Lecture 2

Date: 30 March 2022

Video Lecture

High-level goals and guiding hypothesis

Example of classification problem: Given a list of words, classify these words as being positive or negative.
A point was made about distribution analysis of words. For the problem above, a pretty good model can be divised by only checking how many times the word of interest appears together with the word 'excellent' in comparison with how many times it appears with the word 'terrible'.
This was already stated by linguists in the past. Some of them says that you can tell the meaning of a word by looking at its companions; it seems that it is also true that words with similar word distribution are similar in meaning.
Big picture of the modelling process: You need to make several design choices according to your problem and then likely apply a normalization and dimension reduction step before starting making your comparisons. For comparisons, you have several metrics to chose from.

Matrix designs

Word x Word design: Number of times the row word co-appeared with the column word. It is a dense matrix; fixed dimensions, as long you decide the vocabulary size.
Word x Document design: Number of times the row word appeared in the column document. It is a sparse matrix.
The two matrices aboves are the most common in the literature, but there is no reason to be constrained to them. In fact, you should do whatever your problem requests.
Word x Discurse context: Different from the others, in this one we need someone to annotate the documents and classify them with a fixed group of labels. In a sense, it is a grouped version of the Word x Document design.
Examples of other designs:
- Adjective x Modified noun
- Word x Syntactic context
- Word x Search query
- Person x Product
- Word x Person
- Word x Word x Pattern
- Verb x Subject x Object
Window and Scalling: We need to set a definition of co-occurence. We can generalize this process by dividing in two steps:
- Window: How distant from the word of interest a word should be to be considered as a co-occurence?
- Scaling: Given the distance of a word from the word of interesting, what it should be the value of its co-occurence? Should closer words have higher weight?
Examples of scalling: Flat and 1/n.
Larger windows tend to gather more semantic information; smaller windows tend to gather more syntactic information.

Vector Comparison

Word about distances: Euclidean, L2-normalization, Cosine, Jaccard, Dice, KL (for probabilities).
Only Euclidean and L2-normalization respects the triangle inequality. One can make an alternative version for the cosine distance to also respect the triangle inequality.
The cosine distance between A and B roughly computes the angle between the lines OA and OB.
The distance to be used really depends of what you want to measure.
- Euclidean favors raw frequency. A high value in a component may contribute to much to the distance value.
- L2-normalization. The contribution of each component is normalized, so the effect if more controlled.
- Cosine. We are really measuring similarity here (Look for Pearson coefficient and this kind of stuff in statistics).

Basic Reweighting

The goal is to deemphasize the mundaine and amplify the important, the trustworthy, the unusual.
Simple rescaling it not what we want.
Ask the question: What distribution this weighting gives to me?
PMI (Pointwise Mutual Information): If observed value is greater than expected, the PMI is positive; if smaller than expected, the PMI is negative. The PMI distribution looks like a normal (distance from the mean).

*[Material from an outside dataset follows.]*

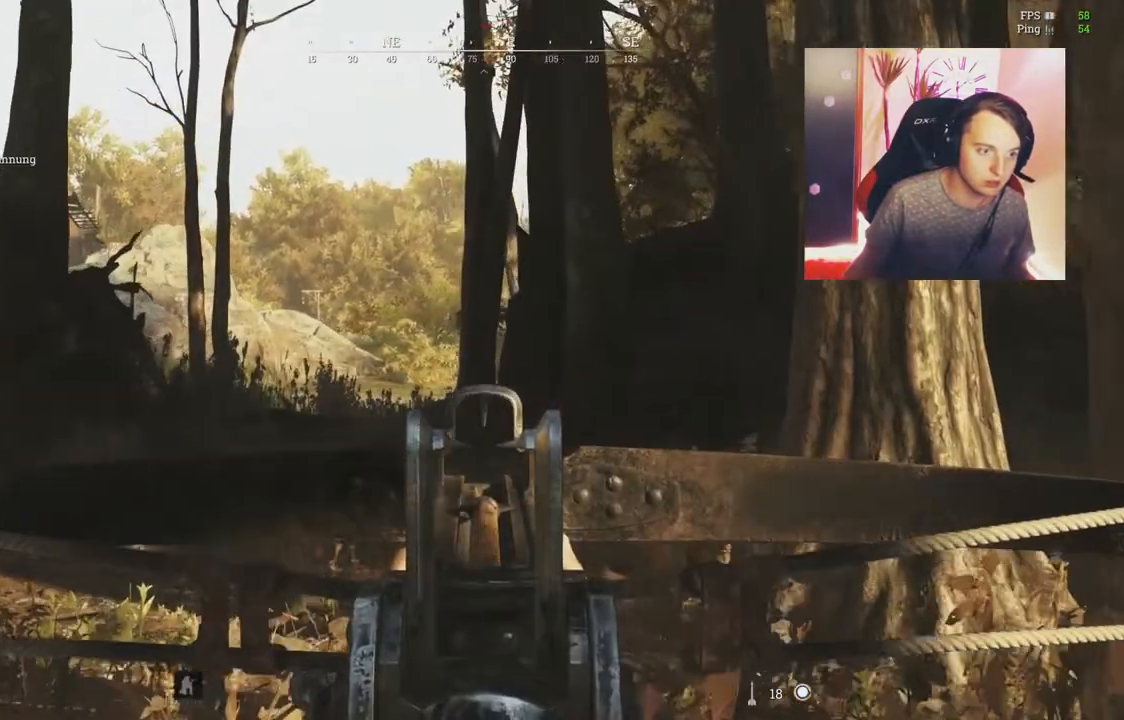
{"keys": ["a", "w"], "mouse": ["right"], "events": []}
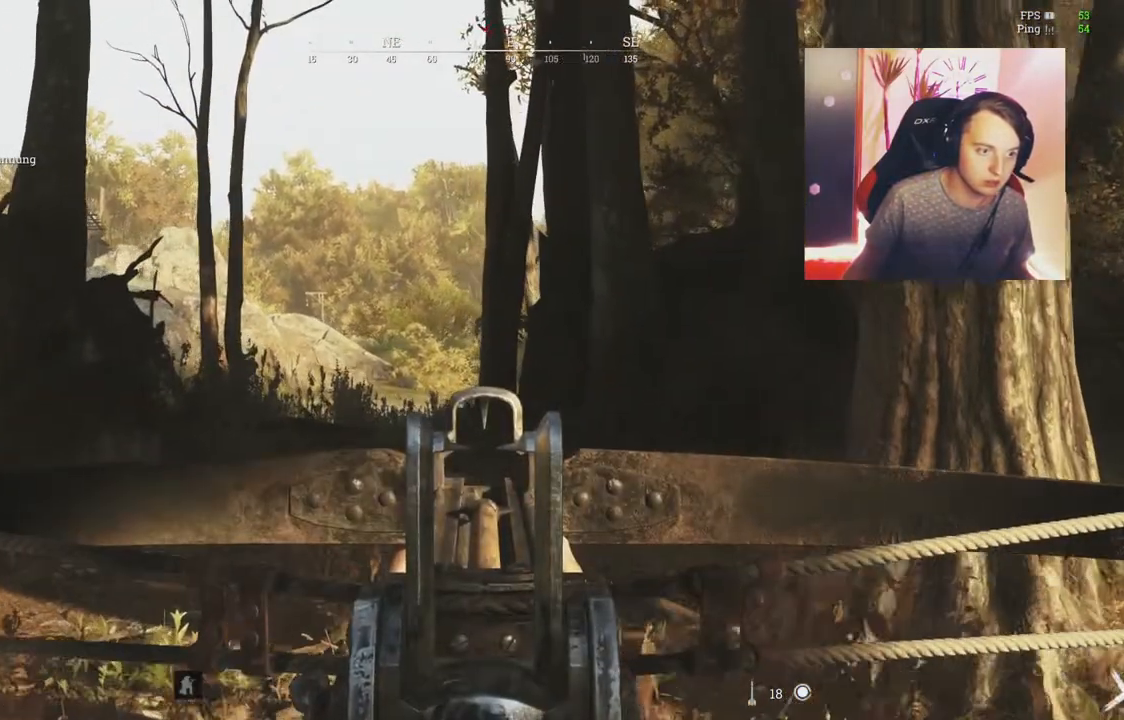
{"keys": ["a", "w"], "mouse": ["right"], "events": []}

\[ \begin{align*} pmi(X,i,j) := log_e(\frac{X_{ij}}{expected(X,i,j)}) \\[1em] expected(X,i,j) := \frac{ rowsum(X,i) \times colsum(X,j) }{ sum(X) } \end{align*} \]

\(rowsum(X,i)\) and \(colsum(X,j)\) count all the appearances of words \(w_i\) and \(w_j\). Thinking in probabilistic terms, the PMI computation is answering the question: supposing that word \(w_i\) and \(w_j\) are independent, how uncommon it is to find the two of them in the same context?

\[ \begin{align*} P(X_{i,*}) &= \frac{rowsum(X,i)}{sum(X)} \\[1em] P(X_{*,j}) &= \frac{colsum(X,j)}{sum(X)} \\[1em] expected(X,i,j) &= P(X_{i,*})\times P(X_{*,j}) \times sum(X) \\[1em] &= \frac{ rowsum(X,i) \times colsum(X,j) }{ sum(X) } \end{align*} \]

It is worthwhile to recall some statistics concepts!

Other weighting schemas: t-test; TF-IDF
TF-IDF: Term Frequency by Inverse document frequency. Useful for sparse matrices. Not that useful for dense ones.
This weighting is tailored for word by document design. It is defined in the following way:

\[ \begin{align*} TF(X,i,j) &= \frac{X_{ij}}{colsum(X,i,j)}\\[1em] IDF(X,i,j) &= \log\left(\frac{n}{|\{k : X_{ik} > 0 \}|}\right)\\[1em] TF-IDF(X,i,j) &= TF(X,i,j) \times IDF(X,i,j) \end{align*} \]

TF: The frequency of a word in a document.  
IDF: How unfrequent is the word in the document collection. If a word
appears in every document, this value equals zero.

Material

Notebook: Designs, distance and reweighting

Matrix designs
Vector comparison
- Euclidean
- Length normalization
- Cosine distance
- Cosine distance that's really a distance metric
- Matching-based methods
- Summary
Distributional neighbors
Matrix reweighting
- Normalization
- Observed/Expected
- Pointwise Mutual Information
- TF-IDF
Subword information
Visualization

Notebook notes

Intuition behind the word by word matrix frequency. Suppose that our vocabulary is the following:

V = ("superb", "outstanding", "magnificent", "wonderful", "terrible", "w_u","w_v", "awful", "horrible", "disgusting")

Then, consider the two vectors below for different replacements of the word "w_u" and "w_v".

\[ \begin{align*} u = (0.25,0.25,0.25,0.25,1,0,0,0,0,0)\\[1em] v = (0,0,0,0,0,1,0.25,0.25,0.25,0.25) \end{align*} \]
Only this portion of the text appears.